Michael Arrington at TechCrunch analyses the IPO prospectus of Intelius, a company run by Naveen Jain of Bubble 1.0 Infospace fame, and discovers that most of Intelius’s growth in the past year (growth, not revenue) has come from the equivalent of a sleazy “FREE IPOD!”-type deal that has generated hundreds of consumer complaints.
Mike walks through the process by which Intelius customers are offered “$10 CASH BACK!” for vague information-related services only to be socked with a $20 charge on their credit cards each month in perpetuity. Presumably all this is disclosed somewhere, in some fine print, but it’s not hard to see why customers are complaining.
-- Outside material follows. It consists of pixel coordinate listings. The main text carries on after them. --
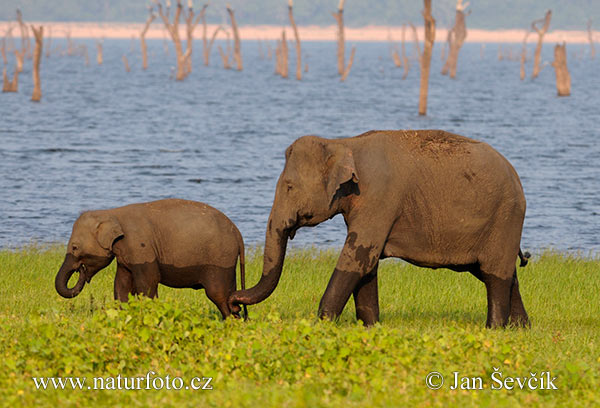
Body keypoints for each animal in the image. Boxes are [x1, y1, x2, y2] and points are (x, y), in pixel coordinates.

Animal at [54, 198, 246, 318]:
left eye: (75, 247)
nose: (80, 270)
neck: (111, 213)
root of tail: (238, 234)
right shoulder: (126, 255)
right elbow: (121, 284)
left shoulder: (141, 247)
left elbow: (148, 282)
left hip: (220, 260)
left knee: (218, 294)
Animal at [227, 131, 528, 328]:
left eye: (289, 186)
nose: (234, 303)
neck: (343, 143)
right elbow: (366, 263)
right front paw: (371, 327)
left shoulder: (379, 199)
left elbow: (356, 259)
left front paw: (321, 324)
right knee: (501, 274)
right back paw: (520, 328)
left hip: (505, 217)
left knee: (495, 275)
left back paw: (494, 329)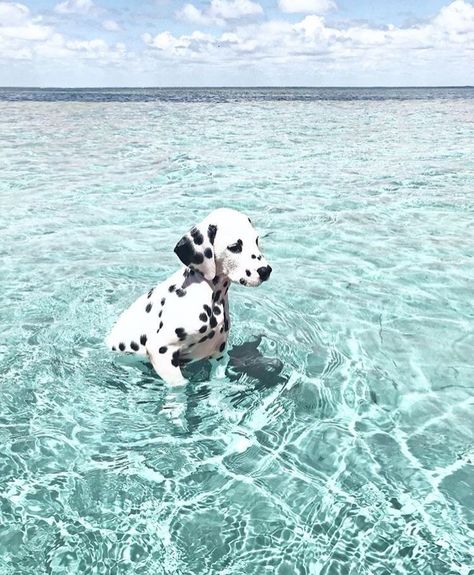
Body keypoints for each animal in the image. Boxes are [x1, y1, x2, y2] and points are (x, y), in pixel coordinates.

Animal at [105, 208, 272, 388]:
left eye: (256, 240)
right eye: (234, 247)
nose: (266, 270)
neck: (211, 297)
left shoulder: (219, 353)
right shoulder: (161, 350)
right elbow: (180, 386)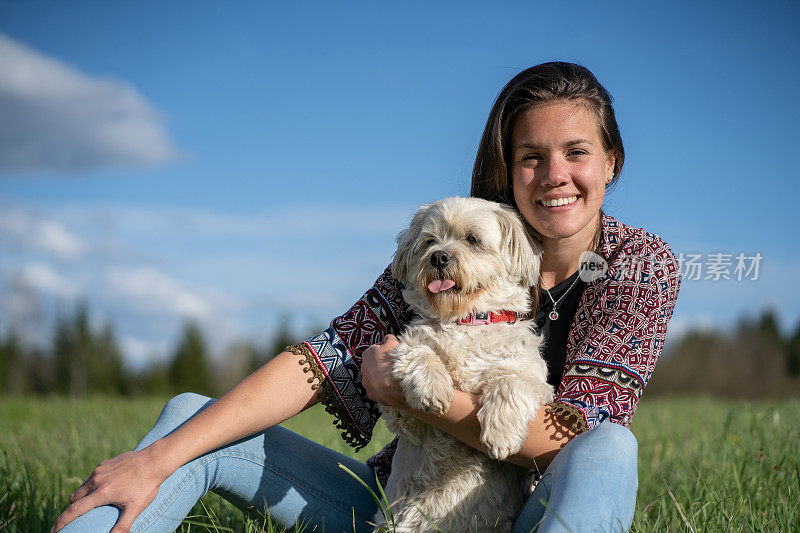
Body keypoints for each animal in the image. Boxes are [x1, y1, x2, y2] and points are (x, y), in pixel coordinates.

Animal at [376, 196, 556, 532]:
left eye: (472, 239)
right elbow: (421, 352)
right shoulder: (403, 414)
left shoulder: (536, 381)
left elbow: (511, 382)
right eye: (429, 242)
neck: (465, 320)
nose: (439, 256)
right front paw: (432, 389)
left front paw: (501, 435)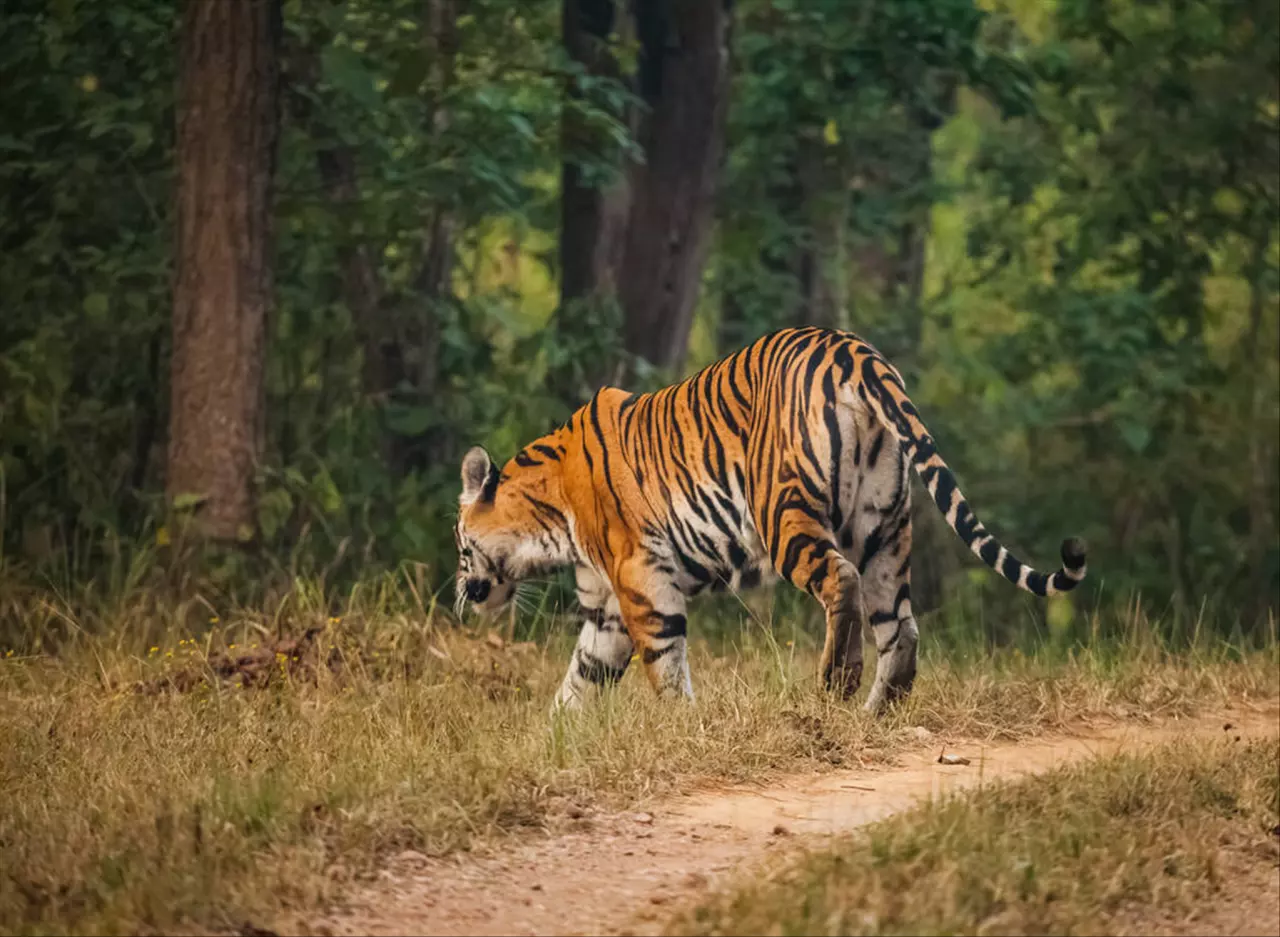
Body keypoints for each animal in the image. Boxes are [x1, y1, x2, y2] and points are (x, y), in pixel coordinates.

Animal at [455, 325, 1085, 711]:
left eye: (461, 546)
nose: (462, 591)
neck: (550, 520)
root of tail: (855, 350)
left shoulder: (639, 580)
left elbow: (663, 663)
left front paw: (683, 724)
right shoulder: (607, 607)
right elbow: (579, 680)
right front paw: (550, 741)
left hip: (782, 514)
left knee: (841, 582)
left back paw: (837, 683)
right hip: (884, 525)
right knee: (901, 626)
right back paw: (879, 713)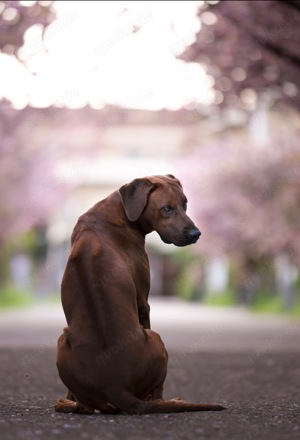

Intelius’s defence, articulated so far only by Naveen’s son, is that lots of other companies pitch similar “offers,” such as VistaPrint and Buy.com. And that’s probably true. But that doesn’t make Intelius a quality company or this an admirable business practice. In fact, if the majority of Intelius’s growth really is coming from a single dubious deal like this, potential investors should run away screaming.
I have had some history with Naveen, having blown myself to smithereens by buying into his Infospace story back in the bubble days–and, later, having been accused of fraud by dissing his stock (and him) in email while still rating it Buy.* Infospace was far from the only stock I stayed with too long that year–AOL Time Warner and Yahoo jump to mind–but the combination of INSP’s blow up with Naveen’s gale-force hype made the experience particularly galling, especially after some of the allegations about his personal business practices appeared.
I don’t know what the truth about those personal business practices is, and I look forward to hearing Naveen himself respond to the TechCrunch story. In the meantime, a hat tip to Mike for some excellent detective work.
*Why did I maintain the rating? In short, because having ridden the stock all the way down, I didn’t want to compound the disaster by downgrading at the bottom. (At the time, I am embarrassed to say, I still believed in Infospace’s wireless story. In the fall of 2000, when that story finally began to show cracks, we cut the stock. I wish this were the only call I made in 2000 that I feel like an idiot about.)